Throughout the handling of the event, the physician leader needs to demonstrate strong leadership skills. You need to maintain control of the situation, and to deal with the problem directly and fairly. Don’t rush to judgment, but don’t fail to be decisive.

Be sure that the accused wrongdoer is afforded due process if that is required. If the misconduct breaches a written contract between the physician and the organization, there might not be any right to a hearing, and the organization may have the right to impose discipline or even terminate the contract. For example, the loss of an unrestricted license to practice medicine might be grounds for immediate discharge with no right to a hearing. At the other end of the spectrum, depending on the nature of the allegations, some organizations may have a hearing process that allows the accused the right to counsel and to call witnesses and present evidence in defense of the charges. Once again, it is essential to work with counsel throughout the disciplinary process, especially if the physician is an employee who may have certain statutory protections or is a member of a protected class.

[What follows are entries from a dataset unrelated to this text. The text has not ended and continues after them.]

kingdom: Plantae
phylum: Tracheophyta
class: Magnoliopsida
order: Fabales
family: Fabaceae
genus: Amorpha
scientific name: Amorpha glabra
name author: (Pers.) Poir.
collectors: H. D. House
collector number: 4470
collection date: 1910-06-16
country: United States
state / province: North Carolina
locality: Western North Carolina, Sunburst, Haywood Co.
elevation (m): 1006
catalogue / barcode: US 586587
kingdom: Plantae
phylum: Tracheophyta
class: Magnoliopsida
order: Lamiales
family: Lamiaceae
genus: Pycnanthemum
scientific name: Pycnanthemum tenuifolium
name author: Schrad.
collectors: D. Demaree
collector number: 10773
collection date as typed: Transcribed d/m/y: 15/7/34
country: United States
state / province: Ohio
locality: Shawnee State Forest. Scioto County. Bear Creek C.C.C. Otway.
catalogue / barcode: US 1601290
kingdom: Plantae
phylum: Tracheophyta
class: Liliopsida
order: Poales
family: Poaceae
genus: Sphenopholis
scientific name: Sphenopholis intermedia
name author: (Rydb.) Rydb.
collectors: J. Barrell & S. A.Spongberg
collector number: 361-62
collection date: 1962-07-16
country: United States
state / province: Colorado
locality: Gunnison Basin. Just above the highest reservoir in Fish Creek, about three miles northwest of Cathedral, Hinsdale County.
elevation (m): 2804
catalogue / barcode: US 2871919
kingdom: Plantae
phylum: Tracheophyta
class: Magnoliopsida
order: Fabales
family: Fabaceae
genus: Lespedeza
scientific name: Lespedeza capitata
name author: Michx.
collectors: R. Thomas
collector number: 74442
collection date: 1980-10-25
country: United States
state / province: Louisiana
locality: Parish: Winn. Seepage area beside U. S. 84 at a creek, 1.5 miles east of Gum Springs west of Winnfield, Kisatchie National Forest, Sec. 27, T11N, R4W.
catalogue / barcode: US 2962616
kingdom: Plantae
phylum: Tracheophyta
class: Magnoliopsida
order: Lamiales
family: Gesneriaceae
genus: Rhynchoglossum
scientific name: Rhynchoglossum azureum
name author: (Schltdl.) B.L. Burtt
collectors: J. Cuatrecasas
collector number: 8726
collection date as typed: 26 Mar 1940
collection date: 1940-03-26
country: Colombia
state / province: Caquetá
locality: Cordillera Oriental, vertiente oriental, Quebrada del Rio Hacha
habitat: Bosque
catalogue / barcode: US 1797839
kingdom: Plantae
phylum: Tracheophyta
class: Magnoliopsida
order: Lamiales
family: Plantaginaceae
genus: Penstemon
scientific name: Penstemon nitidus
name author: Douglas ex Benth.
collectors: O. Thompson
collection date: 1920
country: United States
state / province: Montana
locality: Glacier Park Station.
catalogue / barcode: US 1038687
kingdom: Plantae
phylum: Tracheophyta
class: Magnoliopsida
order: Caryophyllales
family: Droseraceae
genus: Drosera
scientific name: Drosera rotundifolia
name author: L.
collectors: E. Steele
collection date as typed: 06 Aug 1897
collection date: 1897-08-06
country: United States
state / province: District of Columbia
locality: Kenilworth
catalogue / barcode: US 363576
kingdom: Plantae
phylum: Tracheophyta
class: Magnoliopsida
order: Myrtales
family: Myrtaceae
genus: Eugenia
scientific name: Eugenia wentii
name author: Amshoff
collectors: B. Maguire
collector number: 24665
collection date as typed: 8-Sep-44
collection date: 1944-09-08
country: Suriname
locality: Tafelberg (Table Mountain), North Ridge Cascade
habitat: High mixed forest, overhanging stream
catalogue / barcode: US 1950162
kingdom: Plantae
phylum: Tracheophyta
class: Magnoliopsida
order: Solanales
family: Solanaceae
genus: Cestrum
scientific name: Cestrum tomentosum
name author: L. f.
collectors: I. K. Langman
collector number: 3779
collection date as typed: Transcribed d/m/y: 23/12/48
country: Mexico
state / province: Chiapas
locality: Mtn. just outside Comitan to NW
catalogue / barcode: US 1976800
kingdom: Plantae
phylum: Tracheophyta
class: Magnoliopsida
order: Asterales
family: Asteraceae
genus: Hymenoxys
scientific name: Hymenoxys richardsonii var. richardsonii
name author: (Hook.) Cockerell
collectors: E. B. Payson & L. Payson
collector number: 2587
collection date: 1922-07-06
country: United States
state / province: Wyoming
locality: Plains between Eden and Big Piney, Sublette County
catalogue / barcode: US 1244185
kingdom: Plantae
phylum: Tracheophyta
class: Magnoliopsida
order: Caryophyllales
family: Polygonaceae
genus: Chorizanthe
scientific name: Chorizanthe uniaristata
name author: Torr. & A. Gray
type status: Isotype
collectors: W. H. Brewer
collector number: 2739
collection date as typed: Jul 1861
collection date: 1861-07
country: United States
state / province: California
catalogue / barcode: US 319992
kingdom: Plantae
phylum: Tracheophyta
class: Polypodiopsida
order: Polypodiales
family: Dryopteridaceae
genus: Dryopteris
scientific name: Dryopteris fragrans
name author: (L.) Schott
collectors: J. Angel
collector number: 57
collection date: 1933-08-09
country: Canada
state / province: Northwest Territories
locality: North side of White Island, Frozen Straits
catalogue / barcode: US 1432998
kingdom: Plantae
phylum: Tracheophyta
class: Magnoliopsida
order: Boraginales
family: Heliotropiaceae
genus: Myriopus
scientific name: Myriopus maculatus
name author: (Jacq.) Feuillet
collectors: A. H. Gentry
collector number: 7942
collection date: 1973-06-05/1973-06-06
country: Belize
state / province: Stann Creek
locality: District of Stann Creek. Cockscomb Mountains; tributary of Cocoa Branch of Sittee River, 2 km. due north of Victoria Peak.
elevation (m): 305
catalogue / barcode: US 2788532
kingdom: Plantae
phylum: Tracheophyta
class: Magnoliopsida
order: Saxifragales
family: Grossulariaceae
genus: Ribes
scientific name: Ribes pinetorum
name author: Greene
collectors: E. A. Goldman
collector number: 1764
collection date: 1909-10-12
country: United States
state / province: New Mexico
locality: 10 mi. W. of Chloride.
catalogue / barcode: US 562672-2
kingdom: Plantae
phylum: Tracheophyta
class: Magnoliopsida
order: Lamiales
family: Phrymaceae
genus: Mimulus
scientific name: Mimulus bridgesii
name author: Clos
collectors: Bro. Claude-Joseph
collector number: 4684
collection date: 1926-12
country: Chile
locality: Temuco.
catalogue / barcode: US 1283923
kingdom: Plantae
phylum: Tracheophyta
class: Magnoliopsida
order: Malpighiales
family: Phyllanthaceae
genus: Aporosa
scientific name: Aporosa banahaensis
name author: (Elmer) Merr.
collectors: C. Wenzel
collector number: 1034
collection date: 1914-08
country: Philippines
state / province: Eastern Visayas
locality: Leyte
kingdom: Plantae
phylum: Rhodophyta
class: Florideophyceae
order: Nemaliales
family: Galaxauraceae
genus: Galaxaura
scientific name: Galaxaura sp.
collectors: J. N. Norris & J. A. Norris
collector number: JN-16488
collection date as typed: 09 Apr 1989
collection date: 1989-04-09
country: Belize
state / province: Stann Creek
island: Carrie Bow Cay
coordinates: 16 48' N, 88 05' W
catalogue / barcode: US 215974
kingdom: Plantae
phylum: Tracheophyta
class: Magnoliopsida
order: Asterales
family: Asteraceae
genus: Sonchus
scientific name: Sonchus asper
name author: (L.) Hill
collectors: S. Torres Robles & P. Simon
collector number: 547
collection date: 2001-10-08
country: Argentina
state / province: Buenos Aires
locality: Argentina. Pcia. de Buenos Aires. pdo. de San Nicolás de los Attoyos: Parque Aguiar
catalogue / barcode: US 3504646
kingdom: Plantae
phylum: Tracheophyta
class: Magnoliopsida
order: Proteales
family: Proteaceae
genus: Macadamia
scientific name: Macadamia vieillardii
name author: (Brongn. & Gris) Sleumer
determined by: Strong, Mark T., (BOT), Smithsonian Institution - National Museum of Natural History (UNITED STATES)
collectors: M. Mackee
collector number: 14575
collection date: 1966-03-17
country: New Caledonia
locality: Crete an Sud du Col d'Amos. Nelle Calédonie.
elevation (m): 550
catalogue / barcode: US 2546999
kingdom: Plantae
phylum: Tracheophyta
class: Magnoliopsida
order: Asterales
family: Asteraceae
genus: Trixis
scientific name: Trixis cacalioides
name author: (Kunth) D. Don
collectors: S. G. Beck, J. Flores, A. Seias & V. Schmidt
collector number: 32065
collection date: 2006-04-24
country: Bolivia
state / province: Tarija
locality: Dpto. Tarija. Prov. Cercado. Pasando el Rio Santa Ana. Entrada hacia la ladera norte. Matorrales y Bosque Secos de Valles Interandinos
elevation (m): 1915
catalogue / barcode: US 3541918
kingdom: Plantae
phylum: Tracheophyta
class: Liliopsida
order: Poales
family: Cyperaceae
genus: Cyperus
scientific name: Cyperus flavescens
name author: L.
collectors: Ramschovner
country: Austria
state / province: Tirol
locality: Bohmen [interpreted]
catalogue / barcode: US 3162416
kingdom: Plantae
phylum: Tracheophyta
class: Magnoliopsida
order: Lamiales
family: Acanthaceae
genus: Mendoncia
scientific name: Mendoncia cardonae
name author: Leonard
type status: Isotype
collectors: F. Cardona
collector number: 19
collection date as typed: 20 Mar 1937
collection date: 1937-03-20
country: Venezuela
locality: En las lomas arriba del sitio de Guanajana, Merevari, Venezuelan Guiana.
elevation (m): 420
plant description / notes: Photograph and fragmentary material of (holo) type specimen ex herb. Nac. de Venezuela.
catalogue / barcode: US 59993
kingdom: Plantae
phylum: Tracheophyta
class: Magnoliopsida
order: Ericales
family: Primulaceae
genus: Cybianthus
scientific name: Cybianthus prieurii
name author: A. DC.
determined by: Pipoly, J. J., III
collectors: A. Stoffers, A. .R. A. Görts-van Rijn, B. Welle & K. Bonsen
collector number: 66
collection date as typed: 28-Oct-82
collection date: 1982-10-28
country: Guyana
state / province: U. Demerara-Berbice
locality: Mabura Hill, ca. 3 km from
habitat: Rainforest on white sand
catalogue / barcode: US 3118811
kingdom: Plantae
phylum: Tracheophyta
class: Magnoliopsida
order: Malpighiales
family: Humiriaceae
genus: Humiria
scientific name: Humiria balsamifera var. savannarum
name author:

Sweeping matters under the rug, or letting a wrongdoer off too lightly, is risky behavior. Look at the event and your response to it from the perspective of an outsider to see if the response passes the “smell test.” If the organization is ever sued, you can be sure plaintiff’s counsel will scrutinize the organization’s history to see if there were prior similar events or any other red flags that might have enabled the organization to prevent the problem that gave rise to the litigation. Juries do not look kindly upon organizations that failed to fix problems or ignored warning signals.

At all times, be mindful of the fact that documents created during the investigation and conversations about the issue will be subject to discovery unless they are protected by a valid privilege, such as the attorney-client privilege or a peer-review privilege. Everyone involved should take care in what they say and write. Email messages are subject to discovery unless some valid privilege applies, so take care not to vent or otherwise put something in writing that might come back to haunt the organization.

Finally, when the dust has settled, discuss the issues with the Board of Trustees and figure out if this event has exposed any gaps in your policies and procedures. Is there a need for additional training or gentle reminders to the staff?
Being in a position of physician leadership means that you will have to deal with unpleasant situations. Your leadership when problems arise will be a crucial factor in determining both the short term and long term impact on the organization. Careful preparation and a systematic approach to problem solving will go a long way toward protecting the organization and minimizing legal risks.

1 Federation of State Medical Boards of the United States, Inc., Summary of 2001 Board Actions, April 9, 2002. Available at http://www.fsmb.org/

2 All officers and directors are subject to the business judgment rule, as well as other obligations, such as the duty of loyalty, the duty to avoid conflicts, etc.